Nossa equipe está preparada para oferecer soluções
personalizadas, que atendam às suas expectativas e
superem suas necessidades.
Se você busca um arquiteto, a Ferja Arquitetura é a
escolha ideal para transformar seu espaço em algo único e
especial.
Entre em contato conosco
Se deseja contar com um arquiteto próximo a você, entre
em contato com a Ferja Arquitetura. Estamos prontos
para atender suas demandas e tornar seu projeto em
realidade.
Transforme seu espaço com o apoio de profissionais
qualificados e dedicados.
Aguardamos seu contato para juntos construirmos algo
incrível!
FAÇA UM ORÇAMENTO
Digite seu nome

--------------------------------------------------

Qué harás - Expresa todas las líneas de los registros de arriba como una lista JSON de cadenas, con una cadena por línea y sin las líneas en blanco.

Respuesta al ejercicio -
[
  "Nossa equipe está preparada para oferecer soluções",
  "personalizadas, que atendam às suas expectativas e",
  "superem suas necessidades.",
  "Se você busca um arquiteto, a Ferja Arquitetura é a",
  "escolha ideal para transformar seu espaço em algo único e",
  "especial.",
  "Entre em contato conosco",
  "Se deseja contar com um arquiteto próximo a você, entre",
  "em contato com a Ferja Arquitetura. Estamos prontos",
  "para atender suas demandas e tornar seu projeto em",
  "realidade.",
  "Transforme seu espaço com o apoio de profissionais",
  "qualificados e dedicados.",
  "Aguardamos seu contato para juntos construirmos algo",
  "incrível!",
  "FAÇA UM ORÇAMENTO",
  "Digite seu nome"
]